_REQUIREMENT_.
Copy out each line below word for word, covering every item.

_Stored data entries_.
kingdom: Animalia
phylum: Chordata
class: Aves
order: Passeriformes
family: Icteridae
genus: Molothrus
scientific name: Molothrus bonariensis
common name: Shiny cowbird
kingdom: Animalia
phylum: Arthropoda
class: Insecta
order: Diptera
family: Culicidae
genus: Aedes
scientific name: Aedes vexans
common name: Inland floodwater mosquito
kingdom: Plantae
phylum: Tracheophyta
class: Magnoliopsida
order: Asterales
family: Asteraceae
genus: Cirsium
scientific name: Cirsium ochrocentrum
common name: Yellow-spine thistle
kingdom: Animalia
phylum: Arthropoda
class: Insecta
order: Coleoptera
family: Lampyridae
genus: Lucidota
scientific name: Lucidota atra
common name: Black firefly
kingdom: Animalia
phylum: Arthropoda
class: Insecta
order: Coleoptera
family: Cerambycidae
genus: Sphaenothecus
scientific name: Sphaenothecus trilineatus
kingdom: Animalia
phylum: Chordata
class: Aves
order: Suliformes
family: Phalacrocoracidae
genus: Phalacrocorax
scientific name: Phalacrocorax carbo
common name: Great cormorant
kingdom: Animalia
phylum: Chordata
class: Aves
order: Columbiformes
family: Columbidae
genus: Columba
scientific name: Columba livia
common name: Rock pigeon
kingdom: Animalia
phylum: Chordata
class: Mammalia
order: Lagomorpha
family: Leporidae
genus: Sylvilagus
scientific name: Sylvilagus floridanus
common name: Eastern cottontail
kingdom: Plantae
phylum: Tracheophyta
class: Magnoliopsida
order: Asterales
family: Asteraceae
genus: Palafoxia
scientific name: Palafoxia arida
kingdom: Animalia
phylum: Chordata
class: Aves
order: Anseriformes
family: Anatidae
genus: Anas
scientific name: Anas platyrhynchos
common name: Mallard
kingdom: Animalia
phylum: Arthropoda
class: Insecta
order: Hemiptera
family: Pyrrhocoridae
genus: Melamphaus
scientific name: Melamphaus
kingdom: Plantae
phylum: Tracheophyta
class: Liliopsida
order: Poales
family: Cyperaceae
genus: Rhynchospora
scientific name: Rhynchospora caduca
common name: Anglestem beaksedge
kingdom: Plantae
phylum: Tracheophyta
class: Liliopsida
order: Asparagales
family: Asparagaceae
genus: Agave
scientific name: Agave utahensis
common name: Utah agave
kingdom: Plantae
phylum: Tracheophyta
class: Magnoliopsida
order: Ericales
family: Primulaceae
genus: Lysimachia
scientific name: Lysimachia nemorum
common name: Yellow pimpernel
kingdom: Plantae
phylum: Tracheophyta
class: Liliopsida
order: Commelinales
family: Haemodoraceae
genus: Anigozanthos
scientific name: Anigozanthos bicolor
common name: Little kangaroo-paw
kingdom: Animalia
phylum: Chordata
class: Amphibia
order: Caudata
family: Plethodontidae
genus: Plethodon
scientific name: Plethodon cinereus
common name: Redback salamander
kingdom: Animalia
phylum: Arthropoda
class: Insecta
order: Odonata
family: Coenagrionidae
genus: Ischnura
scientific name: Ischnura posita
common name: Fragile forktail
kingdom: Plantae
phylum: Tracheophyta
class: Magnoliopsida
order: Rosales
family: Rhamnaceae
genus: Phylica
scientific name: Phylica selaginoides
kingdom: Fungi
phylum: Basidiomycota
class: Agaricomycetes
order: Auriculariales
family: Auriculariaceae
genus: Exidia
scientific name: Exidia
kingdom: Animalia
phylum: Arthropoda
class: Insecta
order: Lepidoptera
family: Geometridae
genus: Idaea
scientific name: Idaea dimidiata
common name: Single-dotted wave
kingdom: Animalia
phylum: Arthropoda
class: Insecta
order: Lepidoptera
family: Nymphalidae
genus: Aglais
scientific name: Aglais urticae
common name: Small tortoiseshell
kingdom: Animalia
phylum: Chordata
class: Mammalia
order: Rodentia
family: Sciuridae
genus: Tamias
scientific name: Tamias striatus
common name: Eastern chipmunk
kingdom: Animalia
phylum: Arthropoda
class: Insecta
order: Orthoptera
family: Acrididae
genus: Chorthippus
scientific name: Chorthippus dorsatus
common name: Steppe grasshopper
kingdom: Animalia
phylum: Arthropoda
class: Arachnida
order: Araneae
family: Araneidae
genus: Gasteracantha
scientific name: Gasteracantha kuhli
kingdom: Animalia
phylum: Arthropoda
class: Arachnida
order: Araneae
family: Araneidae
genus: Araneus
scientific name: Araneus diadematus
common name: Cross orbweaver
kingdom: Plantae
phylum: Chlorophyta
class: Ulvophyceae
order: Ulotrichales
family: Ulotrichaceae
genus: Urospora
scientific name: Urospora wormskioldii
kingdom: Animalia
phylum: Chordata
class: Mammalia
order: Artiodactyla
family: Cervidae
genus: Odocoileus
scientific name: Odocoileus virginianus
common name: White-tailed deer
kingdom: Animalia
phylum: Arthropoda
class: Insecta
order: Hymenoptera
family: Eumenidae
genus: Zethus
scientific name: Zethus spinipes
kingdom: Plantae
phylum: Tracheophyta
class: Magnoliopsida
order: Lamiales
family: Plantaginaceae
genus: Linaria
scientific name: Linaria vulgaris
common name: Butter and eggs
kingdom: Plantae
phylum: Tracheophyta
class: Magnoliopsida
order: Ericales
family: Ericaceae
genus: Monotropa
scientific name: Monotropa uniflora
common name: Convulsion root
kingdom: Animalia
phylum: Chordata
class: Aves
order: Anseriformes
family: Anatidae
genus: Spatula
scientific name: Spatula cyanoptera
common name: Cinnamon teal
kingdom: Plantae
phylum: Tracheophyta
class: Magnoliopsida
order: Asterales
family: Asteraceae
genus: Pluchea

_RESPONSE BELOW_.
kingdom: Animalia
phylum: Chordata
class: Aves
order: Passeriformes
family: Icteridae
genus: Molothrus
scientific name: Molothrus bonariensis
common name: Shiny cowbird
kingdom: Animalia
phylum: Arthropoda
class: Insecta
order: Diptera
family: Culicidae
genus: Aedes
scientific name: Aedes vexans
common name: Inland floodwater mosquito
kingdom: Plantae
phylum: Tracheophyta
class: Magnoliopsida
order: Asterales
family: Asteraceae
genus: Cirsium
scientific name: Cirsium ochrocentrum
common name: Yellow-spine thistle
kingdom: Animalia
phylum: Arthropoda
class: Insecta
order: Coleoptera
family: Lampyridae
genus: Lucidota
scientific name: Lucidota atra
common name: Black firefly
kingdom: Animalia
phylum: Arthropoda
class: Insecta
order: Coleoptera
family: Cerambycidae
genus: Sphaenothecus
scientific name: Sphaenothecus trilineatus
kingdom: Animalia
phylum: Chordata
class: Aves
order: Suliformes
family: Phalacrocoracidae
genus: Phalacrocorax
scientific name: Phalacrocorax carbo
common name: Great cormorant
kingdom: Animalia
phylum: Chordata
class: Aves
order: Columbiformes
family: Columbidae
genus: Columba
scientific name: Columba livia
common name: Rock pigeon
kingdom: Animalia
phylum: Chordata
class: Mammalia
order: Lagomorpha
family: Leporidae
genus: Sylvilagus
scientific name: Sylvilagus floridanus
common name: Eastern cottontail
kingdom: Plantae
phylum: Tracheophyta
class: Magnoliopsida
order: Asterales
family: Asteraceae
genus: Palafoxia
scientific name: Palafoxia arida
kingdom: Animalia
phylum: Chordata
class: Aves
order: Anseriformes
family: Anatidae
genus: Anas
scientific name: Anas platyrhynchos
common name: Mallard
kingdom: Animalia
phylum: Arthropoda
class: Insecta
order: Hemiptera
family: Pyrrhocoridae
genus: Melamphaus
scientific name: Melamphaus
kingdom: Plantae
phylum: Tracheophyta
class: Liliopsida
order: Poales
family: Cyperaceae
genus: Rhynchospora
scientific name: Rhynchospora caduca
common name: Anglestem beaksedge
kingdom: Plantae
phylum: Tracheophyta
class: Liliopsida
order: Asparagales
family: Asparagaceae
genus: Agave
scientific name: Agave utahensis
common name: Utah agave
kingdom: Plantae
phylum: Tracheophyta
class: Magnoliopsida
order: Ericales
family: Primulaceae
genus: Lysimachia
scientific name: Lysimachia nemorum
common name: Yellow pimpernel
kingdom: Plantae
phylum: Tracheophyta
class: Liliopsida
order: Commelinales
family: Haemodoraceae
genus: Anigozanthos
scientific name: Anigozanthos bicolor
common name: Little kangaroo-paw
kingdom: Animalia
phylum: Chordata
class: Amphibia
order: Caudata
family: Plethodontidae
genus: Plethodon
scientific name: Plethodon cinereus
common name: Redback salamander
kingdom: Animalia
phylum: Arthropoda
class: Insecta
order: Odonata
family: Coenagrionidae
genus: Ischnura
scientific name: Ischnura posita
common name: Fragile forktail
kingdom: Plantae
phylum: Tracheophyta
class: Magnoliopsida
order: Rosales
family: Rhamnaceae
genus: Phylica
scientific name: Phylica selaginoides
kingdom: Fungi
phylum: Basidiomycota
class: Agaricomycetes
order: Auriculariales
family: Auriculariaceae
genus: Exidia
scientific name: Exidia
kingdom: Animalia
phylum: Arthropoda
class: Insecta
order: Lepidoptera
family: Geometridae
genus: Idaea
scientific name: Idaea dimidiata
common name: Single-dotted wave
kingdom: Animalia
phylum: Arthropoda
class: Insecta
order: Lepidoptera
family: Nymphalidae
genus: Aglais
scientific name: Aglais urticae
common name: Small tortoiseshell
kingdom: Animalia
phylum: Chordata
class: Mammalia
order: Rodentia
family: Sciuridae
genus: Tamias
scientific name: Tamias striatus
common name: Eastern chipmunk
kingdom: Animalia
phylum: Arthropoda
class: Insecta
order: Orthoptera
family: Acrididae
genus: Chorthippus
scientific name: Chorthippus dorsatus
common name: Steppe grasshopper
kingdom: Animalia
phylum: Arthropoda
class: Arachnida
order: Araneae
family: Araneidae
genus: Gasteracantha
scientific name: Gasteracantha kuhli
kingdom: Animalia
phylum: Arthropoda
class: Arachnida
order: Araneae
family: Araneidae
genus: Araneus
scientific name: Araneus diadematus
common name: Cross orbweaver
kingdom: Plantae
phylum: Chlorophyta
class: Ulvophyceae
order: Ulotrichales
family: Ulotrichaceae
genus: Urospora
scientific name: Urospora wormskioldii
kingdom: Animalia
phylum: Chordata
class: Mammalia
order: Artiodactyla
family: Cervidae
genus: Odocoileus
scientific name: Odocoileus virginianus
common name: White-tailed deer
kingdom: Animalia
phylum: Arthropoda
class: Insecta
order: Hymenoptera
family: Eumenidae
genus: Zethus
scientific name: Zethus spinipes
kingdom: Plantae
phylum: Tracheophyta
class: Magnoliopsida
order: Lamiales
family: Plantaginaceae
genus: Linaria
scientific name: Linaria vulgaris
common name: Butter and eggs
kingdom: Plantae
phylum: Tracheophyta
class: Magnoliopsida
order: Ericales
family: Ericaceae
genus: Monotropa
scientific name: Monotropa uniflora
common name: Convulsion root
kingdom: Animalia
phylum: Chordata
class: Aves
order: Anseriformes
family: Anatidae
genus: Spatula
scientific name: Spatula cyanoptera
common name: Cinnamon teal
kingdom: Plantae
phylum: Tracheophyta
class: Magnoliopsida
order: Asterales
family: Asteraceae
genus: Pluchea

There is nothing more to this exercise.